Сплю почему-то плохо. Нынче проснулась в половине пятого утра и больше не засыпала. Сегодня приму люминал. Ем тоже плохо: ничего не хочется, от каш воротит – а, кроме каш, что прикажете делать?
Часто холодеют и совершенно немеют концы пальцев – как у мамы, как у мисс О’Рейли. Сердце.
Собираюсь – если поправлюсь вскоре – к Тотвенам.
Огромное и успешное наступление на Ленинградском и Волховском фронтах.
Вчера нами взяты Пушкин и Павловск. Апокалипсическая Мга тоже отбита. В утро, когда стало известно об освобождении Лигова и Стрельны, мы с Ксенией, которая лежит у меня с 19-го (обстрел, поскользнулась, растяжение связок), были близки к истерике, к припадку – пришлось прибегнуть к сильному лекарству.
После двух с половиной лет подобстрельности очутиться вдруг в зоне артиллерийского молчания необыкновенно. Очень трудно поверить в это. Мозг знает. Разум знает. Но тело еще не верит, а в сердце радость становится острейшей болью – до задыхания, до слез. Вдруг выпуклой и чудовищной делается цифра – два с половиной года. Хочется схватиться за голову, кричать, звать на помощь из настоящего в то прошлое, которое (как будто) кончилось, но которое продолжает жить в нас: два с половиной года блокады, два с половиной года осады, фронта, запертости, безысходности, преданности на волю случая.
Два с половиной года гамлетовского «быть или не быть», перенесенного в плоскость самую реальную, самую физическую – каждодневную.
И – самое основное:
Наши братья: мой Эдик в неизвестности, а по моим представлениям, на Волховском; Юрий – под Ораниенбаумом, откуда фактически началось наше наступление, скрытое мною от больной Ксении: газет ей не давала, к радио не пускала, всех приходивших ко мне предупреждала еще в передней: об ораниенбаумском направлении не говорить.
Знает теперь о всех событиях все с самого начала, кроме самого начала.
Так и живем с нею – думая о наших «мальчиках», о стареющих седых мужчинах, очень разных и по-разному одинаково близких.
Я даже не жду писем от Эдика, я даже не волнуюсь: все кажется, не может сейчас писать, некогда, может, бои.
Ксения говорит, сдерживая слезы:
– Только бы увидеть, потрогать – руки, ноги, голова, плечи, все на месте… жив, цел…
Не говоря ни слова, думаю и я: «Только бы увидеть, только бы прикоснуться, ощупать ноги, руки, плечи.

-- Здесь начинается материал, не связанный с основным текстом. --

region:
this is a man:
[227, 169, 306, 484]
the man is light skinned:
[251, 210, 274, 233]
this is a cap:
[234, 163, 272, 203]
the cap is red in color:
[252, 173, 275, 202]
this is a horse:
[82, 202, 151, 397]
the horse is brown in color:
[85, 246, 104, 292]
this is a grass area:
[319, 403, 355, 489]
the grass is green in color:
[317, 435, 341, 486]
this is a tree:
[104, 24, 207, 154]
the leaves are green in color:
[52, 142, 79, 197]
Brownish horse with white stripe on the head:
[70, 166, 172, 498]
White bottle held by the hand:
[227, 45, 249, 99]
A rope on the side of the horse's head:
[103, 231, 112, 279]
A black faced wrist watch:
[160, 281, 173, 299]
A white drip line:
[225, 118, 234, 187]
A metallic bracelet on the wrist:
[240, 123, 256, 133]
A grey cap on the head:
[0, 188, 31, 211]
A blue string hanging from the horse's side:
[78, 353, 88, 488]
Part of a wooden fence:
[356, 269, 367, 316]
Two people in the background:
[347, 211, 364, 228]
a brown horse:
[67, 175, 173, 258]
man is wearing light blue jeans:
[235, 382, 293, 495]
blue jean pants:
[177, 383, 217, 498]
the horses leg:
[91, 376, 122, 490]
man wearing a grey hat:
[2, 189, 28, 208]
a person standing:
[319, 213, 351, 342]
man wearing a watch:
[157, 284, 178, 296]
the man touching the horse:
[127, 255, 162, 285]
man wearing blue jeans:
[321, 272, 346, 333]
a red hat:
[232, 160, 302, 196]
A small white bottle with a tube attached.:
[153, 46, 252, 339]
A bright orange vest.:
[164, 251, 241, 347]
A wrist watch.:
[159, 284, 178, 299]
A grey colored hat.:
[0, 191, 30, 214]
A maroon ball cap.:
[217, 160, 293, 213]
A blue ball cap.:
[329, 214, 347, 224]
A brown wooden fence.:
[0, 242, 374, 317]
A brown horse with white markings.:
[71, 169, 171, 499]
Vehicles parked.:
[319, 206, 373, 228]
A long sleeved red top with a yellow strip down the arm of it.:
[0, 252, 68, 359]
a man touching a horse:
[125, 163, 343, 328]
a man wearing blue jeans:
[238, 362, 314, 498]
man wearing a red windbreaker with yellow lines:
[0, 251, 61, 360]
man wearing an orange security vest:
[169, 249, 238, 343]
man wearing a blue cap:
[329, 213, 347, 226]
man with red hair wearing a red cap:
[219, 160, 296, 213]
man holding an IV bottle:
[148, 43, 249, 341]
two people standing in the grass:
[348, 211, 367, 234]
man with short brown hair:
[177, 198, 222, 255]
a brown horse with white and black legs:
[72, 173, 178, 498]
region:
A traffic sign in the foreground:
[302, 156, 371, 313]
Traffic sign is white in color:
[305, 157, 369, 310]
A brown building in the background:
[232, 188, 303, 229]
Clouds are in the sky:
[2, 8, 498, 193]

Убедиться: живой, живой».
Об этом страшно даже думать.
От этого, вероятно, и истерическое состояние.
Блокада моего города кончилась. Сегодня в 7.45 вечера, в темной кухне я слушала по радио приказ об освобождении Ленинграда, рядом стояла молчаливая Ксения и две ее глупые сотрудницы, глупые лепетуньи, героически и просто пережившие и выжившие.
Слушая, думала о маме, о брате, о том, что я одна, одна, что хорошо мне от присутствия Ксении, от милого и неожиданного письма от Вс. Рождественского[828]
, от того, что почувствовала в себе редкое для меня движение слитности с коллективом.